Site search used to be a nightmare. Normalize Japanese text with a morphological analyzer carrying a massive dictionary. Build an inverted index. Maintain the dictionary every time a new word appeared. Stand up a search server, tune it, keep it running. Search alone was a full-time job.

I added search to this blog. There's no server. It's a static site — just HTML and JSON generated by VitePress. I wanted search to run entirely on the client side. Something I dreamed of twenty years ago.

English has always been relatively straightforward. Split on spaces, run a Porter Stemmer to reduce words to stems. "running" becomes "run," "connected" becomes "connect." A 3KB npm package. Japanese was the problem.

Japanese has no spaces between words. Search for the past tense and the dictionary form won't match. You need morphological analysis to split the text into words and reduce them to base forms. MeCab's dictionary is over 50MB. Not browser-friendly.

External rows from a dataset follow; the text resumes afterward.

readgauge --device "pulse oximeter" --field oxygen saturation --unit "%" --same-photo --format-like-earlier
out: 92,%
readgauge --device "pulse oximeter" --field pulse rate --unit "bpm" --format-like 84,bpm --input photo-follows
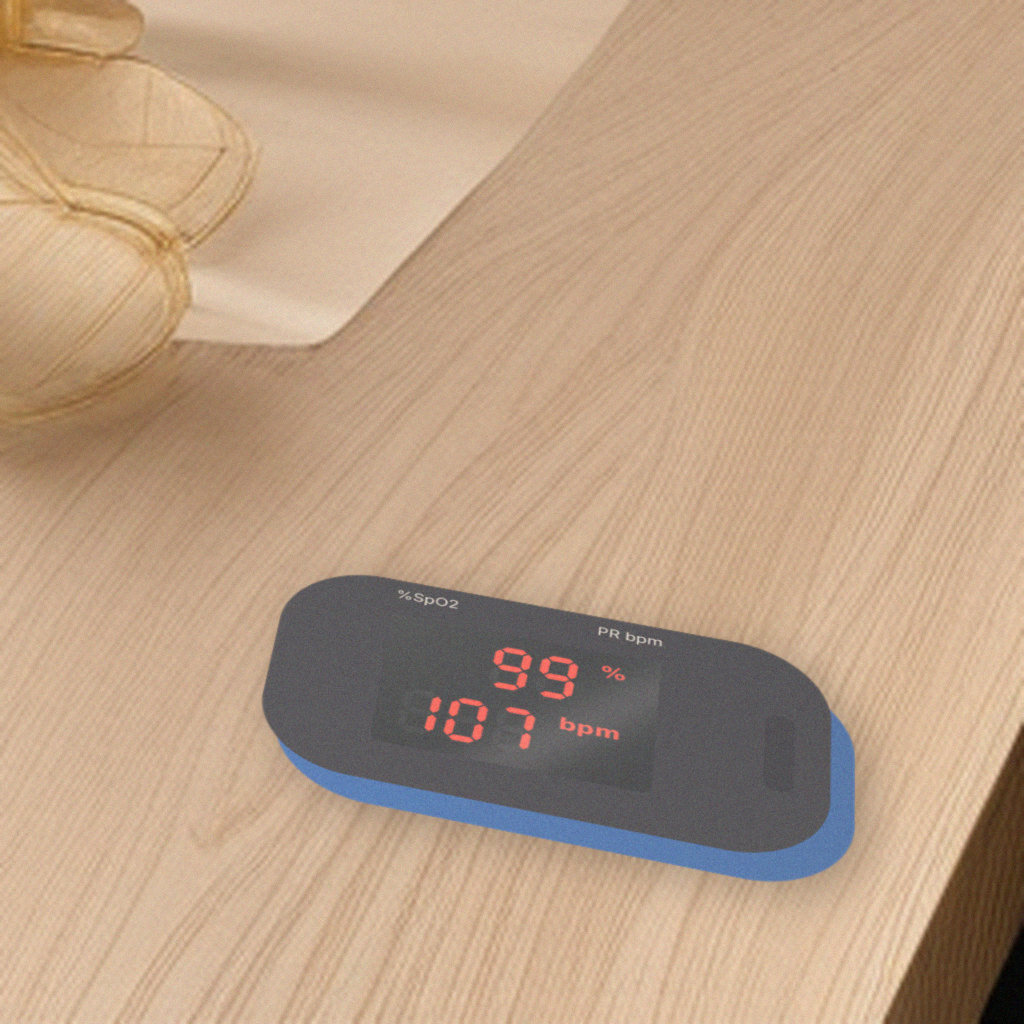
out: 107,bpm
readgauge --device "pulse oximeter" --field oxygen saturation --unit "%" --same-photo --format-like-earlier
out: 99,%
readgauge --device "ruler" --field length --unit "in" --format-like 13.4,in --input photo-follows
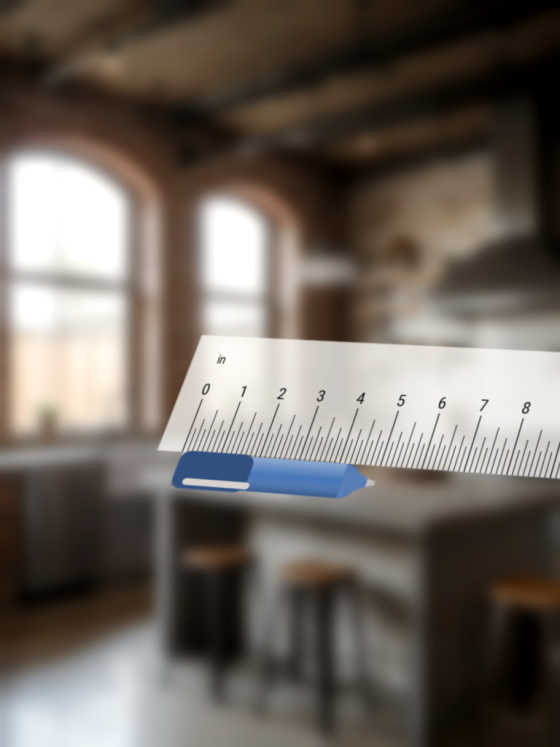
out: 5,in
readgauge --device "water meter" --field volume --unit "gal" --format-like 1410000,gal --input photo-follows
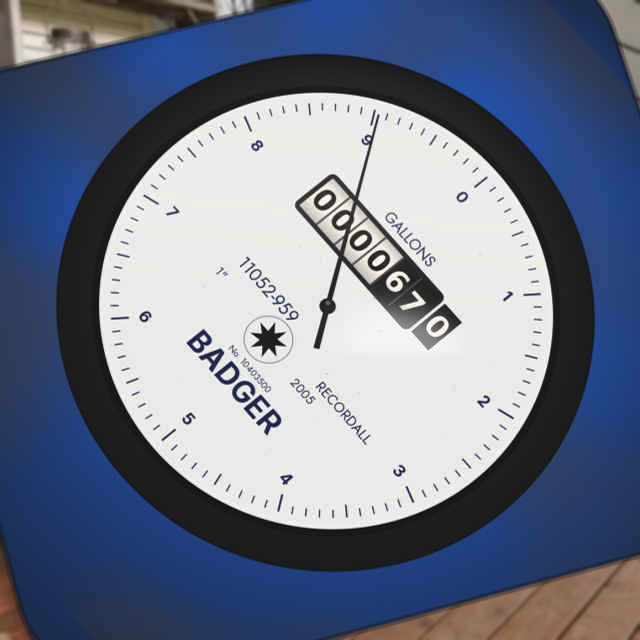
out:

I've been writing a lightweight morphological analyzer in C++ as an open-source project. Compiled to WASM, 363KB gzipped. Still in active development. Feed it "hashitta" and it returns "hashiru" plus "ta," with part-of-speech tags — so you can filter out particles and auxiliaries as noise. This is exactly the use case I built it for. The day came to try it on my own blog.

The mechanism is simple. At build time, normalize every post and generate an inverted index as JSON. On the browser side, normalize the search query with the same logic and match against the index. About 1KB of index per post. A personal blog is small enough to handle entirely on the frontend. Even so, compared to twenty years ago, it feels like a different world.

Extracting keywords from long-form Japanese, normalizing them, making them searchable. No server. For a backend engineer, that ease is something special. Self-indulgent, maybe. But I checked off a small dream.